The estimated risk of death between the ages of 35-69 years was 57% for male spouses and 17% for female spouses. Corresponding figures derived from national data for 1990 were 52% and 25% for the Russian Federation, and 31% and 20% for the United Kingdom. According to spouses' reports, 38% of their husbands died from cardiovascular disease, 22% from cancer, and 14% from injuries and accidents. Mortality of male spouses was inversely related to the education level of their wives, and the age-adjusted hazard ratios for death from all causes, compared to primary education, were 0.77 for secondary education and 0.57 for university education (trend P = 0.03). Mortality was also inversely related to ownership of household items, but not to size of settlement, pride in Russia, membership in the Soviet Communist Party, nationality or self-assessed social status.
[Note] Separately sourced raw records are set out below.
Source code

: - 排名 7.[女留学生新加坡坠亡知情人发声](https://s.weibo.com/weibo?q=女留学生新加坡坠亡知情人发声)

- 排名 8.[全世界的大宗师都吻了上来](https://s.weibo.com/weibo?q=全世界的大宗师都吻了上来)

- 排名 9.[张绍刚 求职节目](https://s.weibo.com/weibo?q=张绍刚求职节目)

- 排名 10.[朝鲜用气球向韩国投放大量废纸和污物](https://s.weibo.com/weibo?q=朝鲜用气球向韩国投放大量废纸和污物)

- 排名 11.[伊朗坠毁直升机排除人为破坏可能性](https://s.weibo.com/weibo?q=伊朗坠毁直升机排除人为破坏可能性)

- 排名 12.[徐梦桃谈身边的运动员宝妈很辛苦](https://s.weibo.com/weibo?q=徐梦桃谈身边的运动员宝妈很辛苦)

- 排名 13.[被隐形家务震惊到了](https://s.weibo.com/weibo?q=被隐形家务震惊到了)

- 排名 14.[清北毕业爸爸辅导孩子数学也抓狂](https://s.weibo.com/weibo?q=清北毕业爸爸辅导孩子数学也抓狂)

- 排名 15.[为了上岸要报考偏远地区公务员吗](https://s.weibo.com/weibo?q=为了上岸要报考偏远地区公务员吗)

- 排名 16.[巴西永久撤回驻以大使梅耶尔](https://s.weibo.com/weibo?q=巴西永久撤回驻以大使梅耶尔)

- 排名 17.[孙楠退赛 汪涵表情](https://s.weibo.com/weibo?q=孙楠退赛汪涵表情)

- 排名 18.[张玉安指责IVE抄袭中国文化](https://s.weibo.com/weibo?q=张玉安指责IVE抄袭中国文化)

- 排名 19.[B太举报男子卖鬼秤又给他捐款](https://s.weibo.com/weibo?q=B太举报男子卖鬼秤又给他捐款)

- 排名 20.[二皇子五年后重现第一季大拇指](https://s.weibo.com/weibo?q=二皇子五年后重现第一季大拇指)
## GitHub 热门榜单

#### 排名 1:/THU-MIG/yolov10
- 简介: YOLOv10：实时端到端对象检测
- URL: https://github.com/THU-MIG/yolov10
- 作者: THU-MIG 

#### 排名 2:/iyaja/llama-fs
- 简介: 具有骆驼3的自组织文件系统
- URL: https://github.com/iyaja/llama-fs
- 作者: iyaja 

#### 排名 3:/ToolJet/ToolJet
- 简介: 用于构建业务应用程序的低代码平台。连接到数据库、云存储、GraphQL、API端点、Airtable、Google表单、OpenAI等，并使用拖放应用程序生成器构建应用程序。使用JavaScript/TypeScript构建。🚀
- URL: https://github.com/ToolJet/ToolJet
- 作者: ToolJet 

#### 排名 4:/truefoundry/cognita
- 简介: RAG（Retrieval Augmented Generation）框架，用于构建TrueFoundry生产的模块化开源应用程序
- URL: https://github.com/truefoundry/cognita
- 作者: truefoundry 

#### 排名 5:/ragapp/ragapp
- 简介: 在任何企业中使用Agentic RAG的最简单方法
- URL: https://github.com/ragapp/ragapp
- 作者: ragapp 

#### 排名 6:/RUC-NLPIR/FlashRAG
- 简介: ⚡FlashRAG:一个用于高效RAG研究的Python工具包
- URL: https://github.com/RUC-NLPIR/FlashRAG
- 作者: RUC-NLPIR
Although the indirect estimates were imprecise (partly owing to the small population size of the study), and mortality in women was probably underestimated (owing to many factors, including poorer reporting by males and high male mortality), our results are nevertheless consistent with the mortality pattern observed in official mortality data. The indirect technique thus appears to be a useful tool to study the determinants of mortality in the Russian Federation and other populations, where reliable or sufficiently extensive data are not available.